→ Work required: In the commentary on 1 Timothy 6:21 below, which Greek term is translated "swerve"?

→ Provided text:
═══

ESV for by professing it some have swerved from the faith. Grace be with you.
NIV which some have professed and in so doing have departed from the faith. Grace be with you all.
NASB which some have professed and thereby have gone astray from the faith. Grace be with you.
CSB By professing it, some people have departed from the faith.Grace be with you all.
NLT Some people have wandered from the faith by following such foolishness. May God’s grace be with you all.
KJV Which some professing have erred concerning the faith. Grace be with thee. Amen.

What does 1 Timothy 6:21 mean?

This final verse consists of two parts. First, Paul finishes his thought begun in the last sentence, a reference to false teachings such as Gnosticism.

The word translated "swerve" is the Greek term ēstochēsan, communicating the idea of turning or deviating. Paul used this same basic term in 2 Timothy 2:17–18 regarding "Hymenaeus and Philetus, who have swerved from the truth, saying that the resurrection has already happened. They are upsetting the faith of some." Those who held to false teachings, as mentioned in the previous verse, have turned away from the true faith or gospel Paul had taught. Timothy is to avoid their tragic end.

Paul then ends this letter with his familiar words, "Grace be with you." These were also the concluding words of Colossians (Colossians 4:18), 2 Timothy (2 Timothy 4:22), and Titus (Titus 3:15). Paul didn't end his message with a statement on false teachers. Instead, he chose to wrap up his letter to his young protégé Timothy with a final emphasis on God's grace, an appropriate and encouraging thought both for Timothy and readers today.

═══

→ Data section:

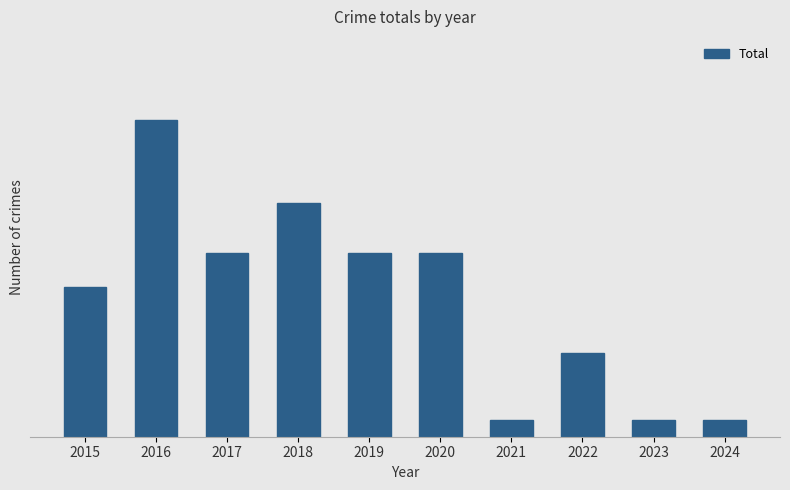

Reading right to left, extract all data points from this chart.

1	1	5	1	11	11	14	11	19	9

═══

→ Solution to this task: ēstochēsan